Cacém, 20 de abril de 2043
Em pleno século XXI, o da suposta valorização de minorias, num lugar remoto do nosso Brasil, escuto narrativas de culturas destruídas. Como aquela que nos fala de um astrônomo que visita uma aldeia, instala a sua luneta e convida um jovem indígena a espreitar constelações.
“Consegues ver a constelação de escorpião?” – pergunta o astrônomo.
“Não. Eu vejo a da onça. O pajé me disse…– responde o jovem.
“Onça? Nada disso! Sou astrônomo. O que tu viste foi a constelação de escorpião.”
Decorridos dois anos, o cientista reencontra o mesmo jovem na universidade. E renova a pergunta:
“Então, meu jovem, já consegues ver o escorpião?”
O jovem indígena responde:
“Consigo ver o escorpião, sim. Mas deixei de ver a onça. Houve um dia em que o escorpião matou a onça.
Ruído na comunicação? Milton Santos dizia ser a comunicação “uma troca de emoção”
Milton sofreu na negra pele um duplo ostracismo. A de um racismo estrutural e uma incomunicabilidade, que não o coibiu de ser um semeador de paz. O seu exemplo nos ajudou a continuar pugnando pelo fim de um tempo em que ainda existiam “duas classes sociais: as dos que não comem e as dos que não dormiam com medo da revolução dos que não comiam.
É bem verdade que, se na pré-história os homens das cavernas viviam em bandos para se defenderem dos predadores, os homens dos idos de vinte viviam em bandos para depredar. Mas, na humana geografia do sul, Milton abria caminhos para uma cidadania plena.
Geógrafo eminente, sabia o que faltava ao Brasil, para que fosse um Brasil fraterno, comunitário. Sabia que seria necessário juntar num mesmo território a educação escolar com a educação familiar e social, adotar princípios definidores de uma nova cultura pessoal e profissional do educador.
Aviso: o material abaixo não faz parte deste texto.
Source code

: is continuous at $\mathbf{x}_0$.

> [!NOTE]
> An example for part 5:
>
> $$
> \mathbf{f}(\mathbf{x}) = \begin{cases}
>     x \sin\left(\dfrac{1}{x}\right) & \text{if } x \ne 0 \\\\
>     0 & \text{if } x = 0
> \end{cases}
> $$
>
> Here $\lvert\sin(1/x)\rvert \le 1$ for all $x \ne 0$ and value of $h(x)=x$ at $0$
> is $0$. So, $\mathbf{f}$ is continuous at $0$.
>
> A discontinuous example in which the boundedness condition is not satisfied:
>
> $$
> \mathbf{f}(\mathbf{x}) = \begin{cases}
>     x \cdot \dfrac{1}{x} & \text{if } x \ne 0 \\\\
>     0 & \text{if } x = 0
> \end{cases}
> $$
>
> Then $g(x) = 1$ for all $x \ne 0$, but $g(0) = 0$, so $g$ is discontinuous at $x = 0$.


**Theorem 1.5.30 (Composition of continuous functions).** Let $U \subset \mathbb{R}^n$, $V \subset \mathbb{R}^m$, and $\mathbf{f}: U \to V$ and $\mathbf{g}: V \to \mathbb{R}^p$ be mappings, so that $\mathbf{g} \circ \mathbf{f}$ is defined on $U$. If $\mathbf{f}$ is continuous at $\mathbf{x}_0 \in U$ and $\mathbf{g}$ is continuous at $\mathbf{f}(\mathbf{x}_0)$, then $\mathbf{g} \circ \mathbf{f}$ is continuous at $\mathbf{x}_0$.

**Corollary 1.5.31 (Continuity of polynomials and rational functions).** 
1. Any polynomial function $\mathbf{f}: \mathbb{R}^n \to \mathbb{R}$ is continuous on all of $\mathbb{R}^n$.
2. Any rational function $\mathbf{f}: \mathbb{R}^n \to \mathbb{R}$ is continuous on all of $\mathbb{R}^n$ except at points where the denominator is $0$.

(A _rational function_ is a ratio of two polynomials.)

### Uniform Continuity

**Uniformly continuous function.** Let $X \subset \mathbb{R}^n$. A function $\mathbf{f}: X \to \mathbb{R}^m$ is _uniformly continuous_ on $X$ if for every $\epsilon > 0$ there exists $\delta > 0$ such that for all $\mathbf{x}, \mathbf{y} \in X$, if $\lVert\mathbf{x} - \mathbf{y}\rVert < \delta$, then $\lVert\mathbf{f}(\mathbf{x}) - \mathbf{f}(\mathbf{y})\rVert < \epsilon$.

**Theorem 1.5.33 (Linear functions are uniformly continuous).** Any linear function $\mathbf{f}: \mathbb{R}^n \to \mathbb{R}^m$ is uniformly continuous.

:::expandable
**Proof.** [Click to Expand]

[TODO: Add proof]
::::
Milton sabia que a teorização das práticas não antecedia a prática teorizada, que a dificuldade de comunicar justificava a busca de teoria, com vista a uma práxis coerente.
Era errado pensar que a teoria precedia a prática, assim como errava aquele que na prática desprezava a teoria. A necessária reelaboração cultural requeria a alteração de padrões atitudinais, que eram complexos e de modificação gradual. Nesses processos de transformação, urgia considerar um renovado conceito no campo da formação: o isomorfismo.
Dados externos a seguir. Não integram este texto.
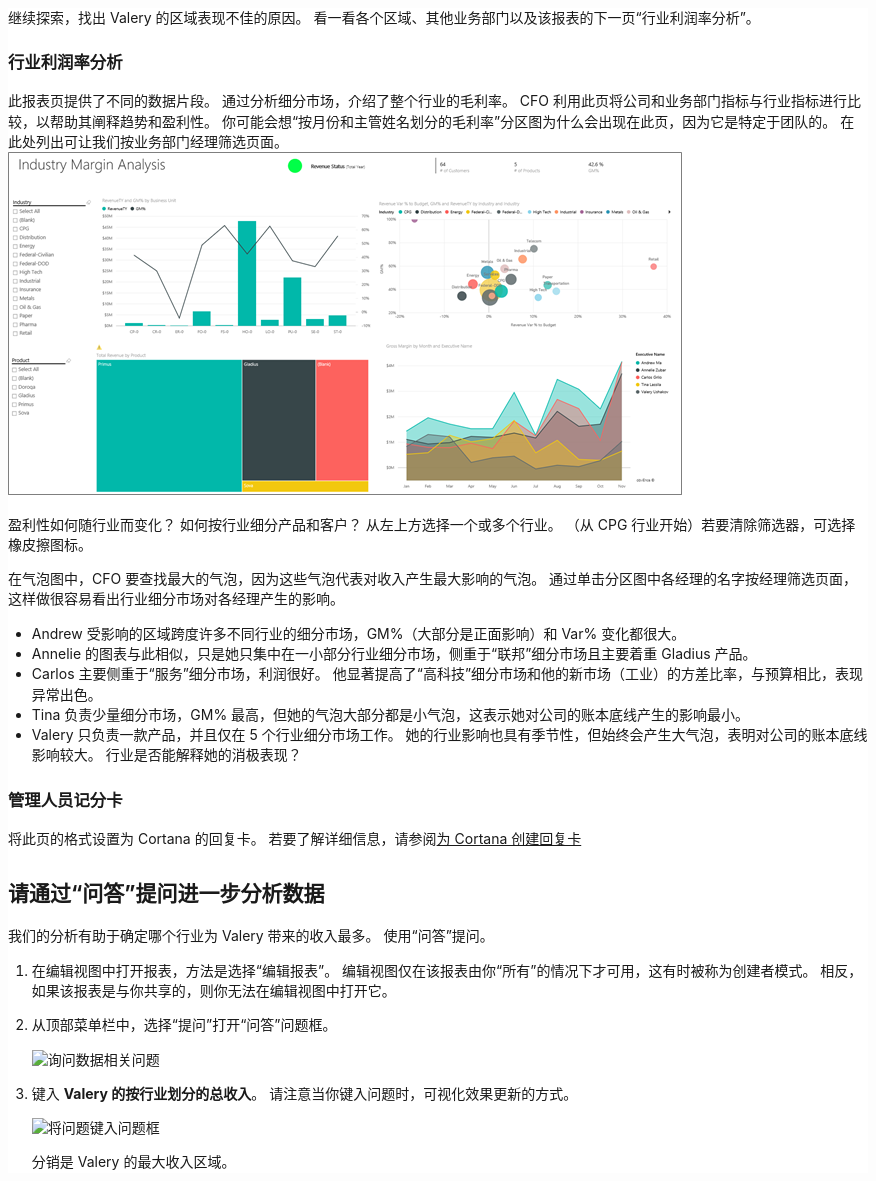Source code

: 继续探索，找出 Valery 的区域表现不佳的原因。 看一看各个区域、其他业务部门以及该报表的下一页“行业利润率分析”。

### <a name="industry-margin-analysis"></a>行业利润率分析
此报表页提供了不同的数据片段。 通过分析细分市场，介绍了整个行业的毛利率。 CFO 利用此页将公司和业务部门指标与行业指标进行比较，以帮助其阐释趋势和盈利性。 你可能会想“按月份和主管姓名划分的毛利率”分区图为什么会出现在此页，因为它是特定于团队的。 在此处列出可让我们按业务部门经理筛选页面。  
![“行业利润率分析”报表页](media/sample-customer-profitability/customer6.png)

盈利性如何随行业而变化？ 如何按行业细分产品和客户？ 从左上方选择一个或多个行业。 （从 CPG 行业开始）若要清除筛选器，可选择橡皮擦图标。

在气泡图中，CFO 要查找最大的气泡，因为这些气泡代表对收入产生最大影响的气泡。 通过单击分区图中各经理的名字按经理筛选页面，这样做很容易看出行业细分市场对各经理产生的影响。

* Andrew 受影响的区域跨度许多不同行业的细分市场，GM%（大部分是正面影响）和 Var% 变化都很大。
* Annelie 的图表与此相似，只是她只集中在一小部分行业细分市场，侧重于“联邦”细分市场且主要着重 Gladius 产品。
* Carlos 主要侧重于“服务”细分市场，利润很好。 他显著提高了“高科技”细分市场和他的新市场（工业）的方差比率，与预算相比，表现异常出色。
* Tina 负责少量细分市场，GM% 最高，但她的气泡大部分都是小气泡，这表示她对公司的账本底线产生的影响最小。
* Valery 只负责一款产品，并且仅在 5 个行业细分市场工作。 她的行业影响也具有季节性，但始终会产生大气泡，表明对公司的账本底线影响较大。 行业是否能解释她的消极表现？

### <a name="executive-scorecard"></a>管理人员记分卡
将此页的格式设置为 Cortana 的回复卡。 若要了解详细信息，请参阅[为 Cortana 创建回复卡](service-cortana-answer-cards.md)

## <a name="dig-into-the-data-by-asking-questions-with-qa"></a>请通过“问答”提问进一步分析数据
我们的分析有助于确定哪个行业为 Valery 带来的收入最多。 使用“问答”提问。

1. 在编辑视图中打开报表，方法是选择“编辑报表”。 编辑视图仅在该报表由你“所有”的情况下才可用，这有时被称为创建者模式。 相反，如果该报表是与你共享的，则你无法在编辑视图中打开它。

2.  从顶部菜单栏中，选择“提问”打开“问答”问题框。

    ![询问数据相关问题](media/sample-customer-profitability/power-bi-ask-question.png)

3. 键入 **Valery 的按行业划分的总收入**。 请注意当你键入问题时，可视化效果更新的方式。

    ![将问题键入问题框](media/sample-customer-profitability/power-bi-qna.png)

   分销是 Valery 的最大收入区域。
Dito em código restrito: o modo como o professor aprendia era o exato modo como o professor ensinava. Seria inútil “capacitar incapacitados”, que alguém servisse o Piaget em dez aulas, quando nunca o praticou. Quando o professor-capacitado voltasse à sala de aula, o Piaget já lá não estaria.
No condomínio de luxo, como nas favelas, foram destruídas as redes de vizinhança, a convivência fraterna. Também por isso, numa formação experiencial em círculo de proximidade ou de vizinhança, na génese de uma nova construção social, deveríamos priorizar a necessidade da transformação do professor-objeto de formação em professor-sujeito no contexto de uma equipe de projeto, na dignidade do exercício de uma profissão-fulcro de mudança social.
Quando perguntaram a Orson Wells como havia conseguido, em seu primeiro filme, realizar uma obra-prima nunca superada na história do cinema, diz-se que terá respondido:
“Por ignorância, porque eu achava que se podia fazer tudo em cinema.”
Netos queridos, na mesma linha de raciocínio e na intenção de provocar a vossa curiosidade, cito Freire:
“Criar o que não existe ainda deve ser a pretensão de todo sujeito que está vivo.”
Isto é: reelaborar o conceito de comunidades de aprendizagem, conceber uma nova construção social é construir um inédito viável.